Example of attribute grammar that is NOT l-ORD but non-circular

I am wondering if there exists an example attribute grammar that is non-circular but not l-ordered (l-ORD) as well.

The reason I am asking this is one can find an attribute grammar that is circular, then it will obviously not be an l-ORD. But I am wondering if there even exists a non-circular AG that is also not l-ORD.

• You mean $l$-ordered, right? I and l are painfully ambiguous.
– rici
Sep 14 at 20:19
• There are non-circular AGs which are not strongly non-circular. Any of those would work. My memory is that a strongly non-circular AG might not be $l$-ordered but can be transformed into an essentially equivalent $l$-ordered AG. It's been a while, though, so I might be wrong.
– rici
Sep 14 at 20:26
• Do you have an example?
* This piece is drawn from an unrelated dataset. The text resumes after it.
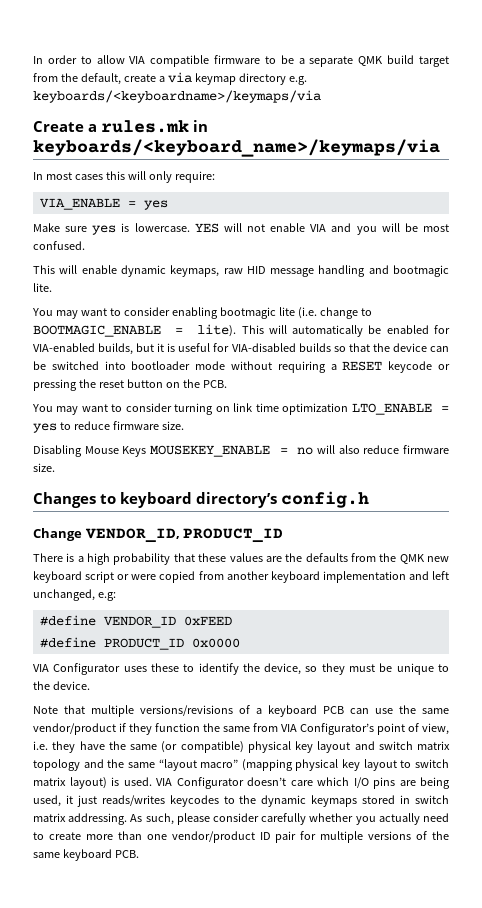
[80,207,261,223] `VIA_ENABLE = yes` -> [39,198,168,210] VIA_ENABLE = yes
I really appreciate it. Thank you Sep 14 at 20:40
• I didn't have an example but site search found this for me: cs.stackexchange.com/a/90947/4416
– rici
Sep 15 at 2:01

2 Answers

You could take an L-Ord Attribute Grammar, replace all inherit attributes by synthetic attributes and all synthetic attributes by inherit ones and reverse all assignments... then you have a grammar that isn't L-Ord and still non-circular. I would call that R-Ord, because you have reversed all arrows and can traverse it right-to-left instead of left-to-right.

The Grammar in my answer to Full circularity vs strong circularity for attribute grammars (that you had already found) is also not L-Ord, because L-Ord Attribute Grammars are strongly-non-circular. Since said grammar isn't strongly-non-circular, it's not L-Ord. (And it's also not circular).